Three potential alternatives for road access and transmission lines have been identified for Susitna-Watana Hydro. The environmental study plan area includes all three potential routes. A high-level feasibility study was conducted by the Alaska Department of Transportation and Public Facilities (ADOT&PF) and public comments were solicited to aid in the decision making process. A favored route decision is not anticipated until the license application is filed with the Federal Energy Regulatory Commission (FERC).
When at all possible, the transmission lines will be co-located with the road access. A second transmission line is likely to provide redundancy and security for the Railbelt’s Intertie.
The two east-west road access corridor options are planned to terminate at the Alaska Railroad; the north-south route connects with the Denali Highway.
Chulitna Corridor: Runs north of the Susitna River and extends to the Chulitna siding area.
Gold Creek Corridor: Runs south of the Susitna River and extends to the Gold Creek area.
Denali Corridor: Runs due north for a distance of about 44 miles, connecting with the Denali Highway roughly 20 miles to the community of Cantwell. The affected sections of the Denali Highway would be upgraded in order to facilitate safe construction and transportation safety improvements in Cantwell would be made.
Electric Transmission Facilities
The transmission lines will begin at the dam site and consist of three 230-kV lines, in either single or double-circuit configuration. The same three corridors under consideration for the access road are also those under consideration to connect Susitna-Watana Hydro transmission lines to the Alaska Intertie.
Access to the transmission line corridors will be either by helicopter where there is no access road projected, or by unpaved vehicle access from the permanent access roads at intermittent points along the corridor.
Alaska’s Railbelt electrical grid serves 75 percent of Alaska’s population and accounts for more than 85 percent of the state’s electricity. The AEA owns the 170-mile Willow to Healy portion of the transmission line between Anchorage and Fairbanks.

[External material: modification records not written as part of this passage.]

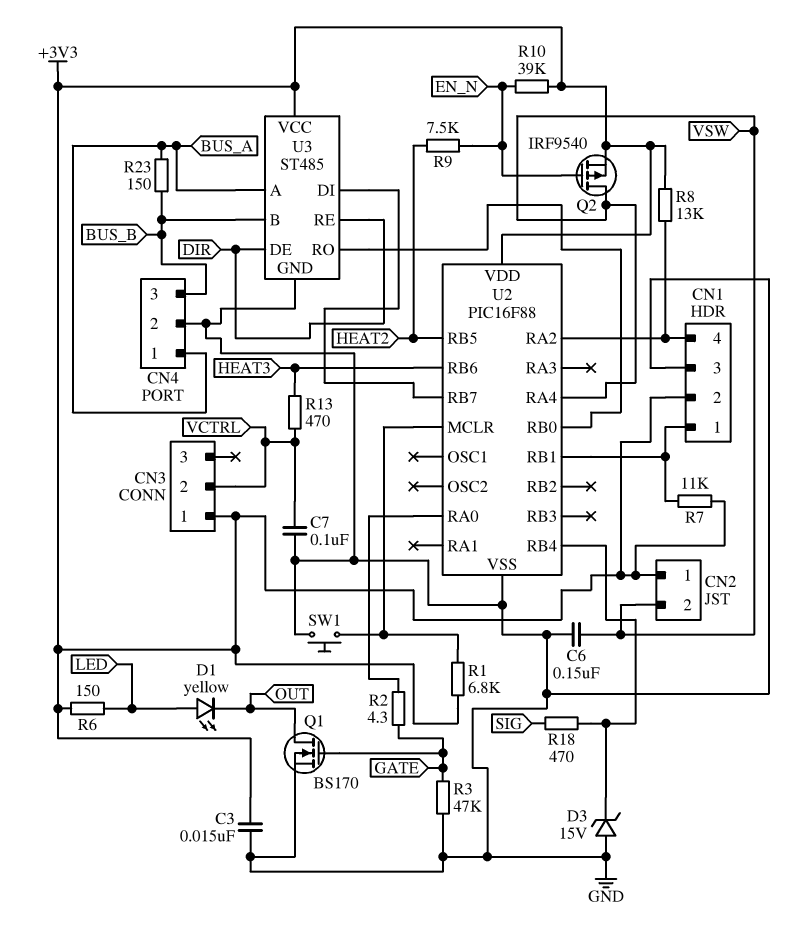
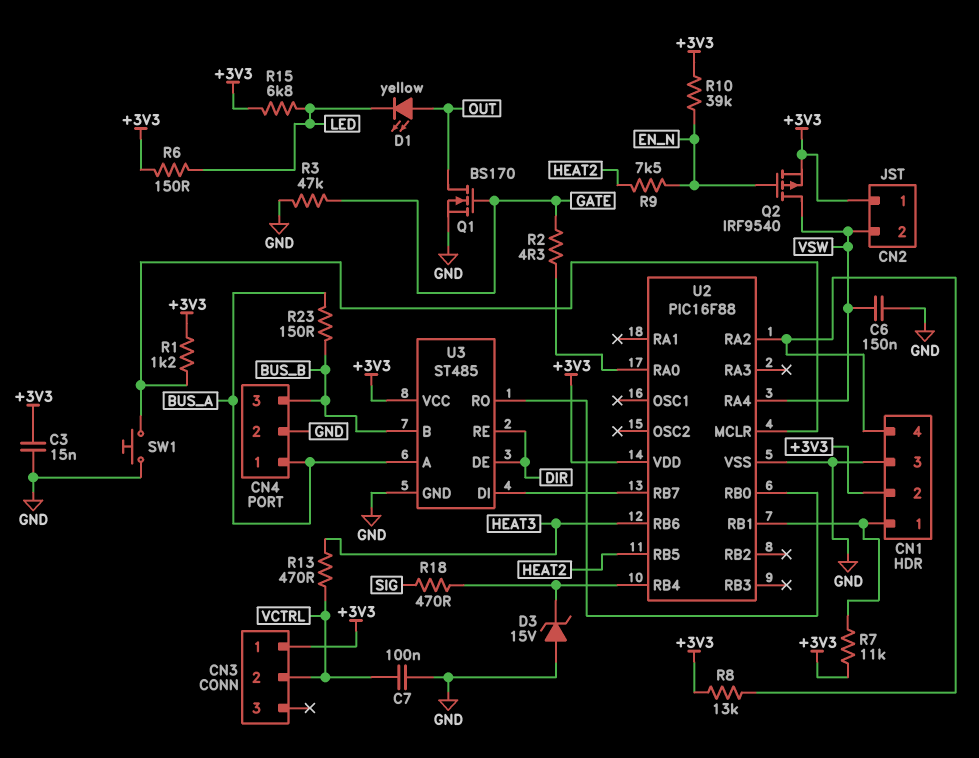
D1: LED yellow (A LED, K OUT) -> LED yellow (A OUT, K LED)
R1: 6.8k (+3V3, U2/MCLR) -> 1.2k (+3V3, U2/MCLR)
R15: none -> 6.8k (+3V3, LED)

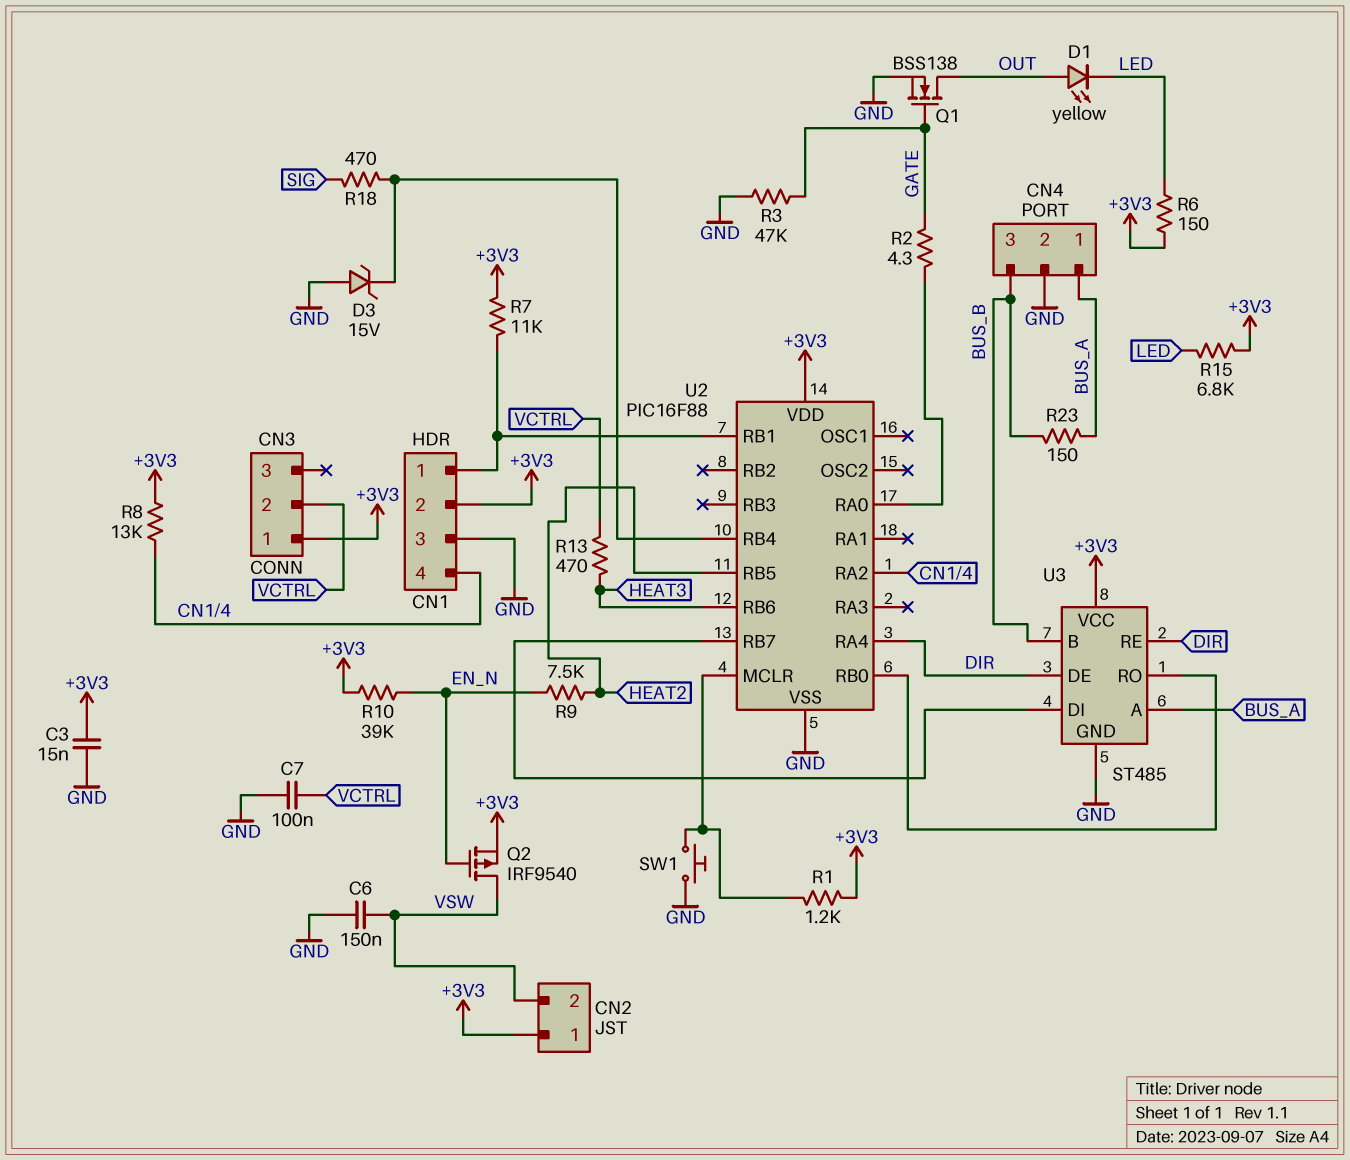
Q1: NMOS BS170 (G GATE, D OUT, S GND) -> NMOS BSS138 (G GATE, D OUT, S GND)
U2 pin RA4: VSW -> DIR

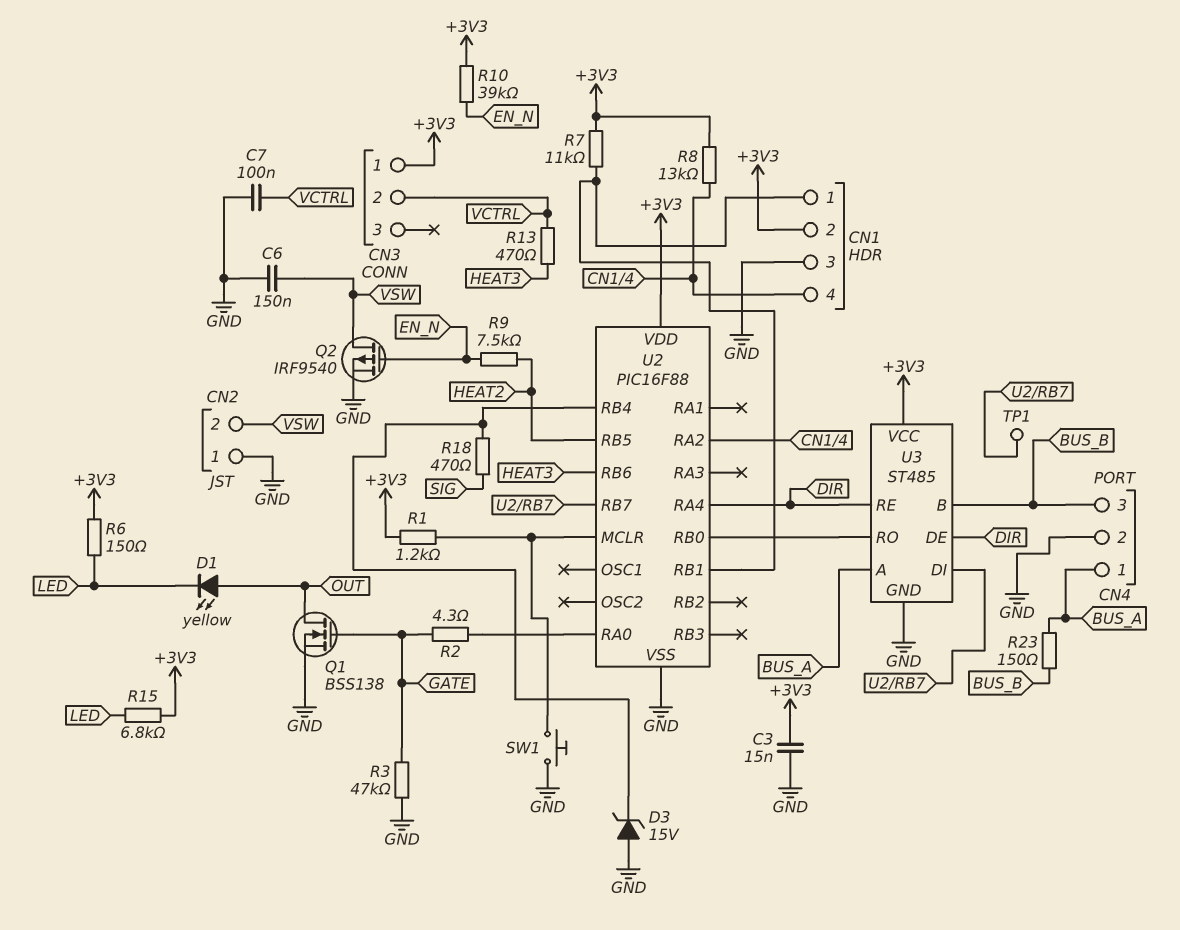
CN2 pin 1: +3V3 -> GND
Q2: PMOS IRF9540 (G EN_N, D VSW, S +3V3) -> PMOS IRF9540 (G EN_N, D VSW, S GND)
TP1: none -> test point (U2/RB7)

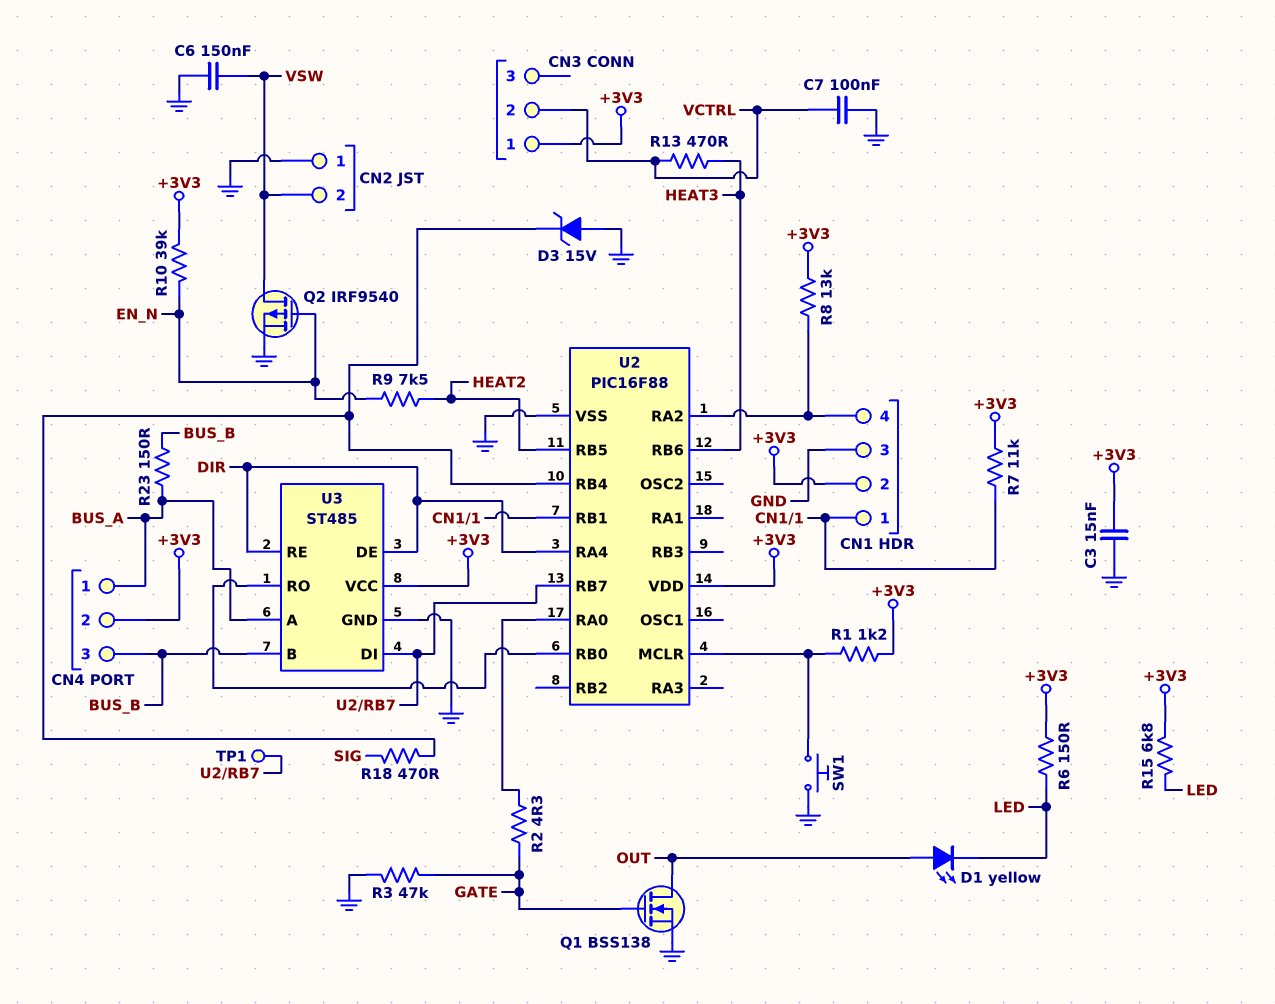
CN4 pin 2: GND -> +3V3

Alaska’s energy infrastructure is limited and aging. AEA is working with the Railbelt utilities to identify projects that will strengthen the backbone of the state’s energy distribution system and examine how electricity is generated, transmitted and distributed to meet the Railbelt’s needs in a safe and efficient manner.
The $5.66 billion estimated cost of Susitna-Watana Hydro includes transmission facilities which will connect the project to the Railbelt transmission system.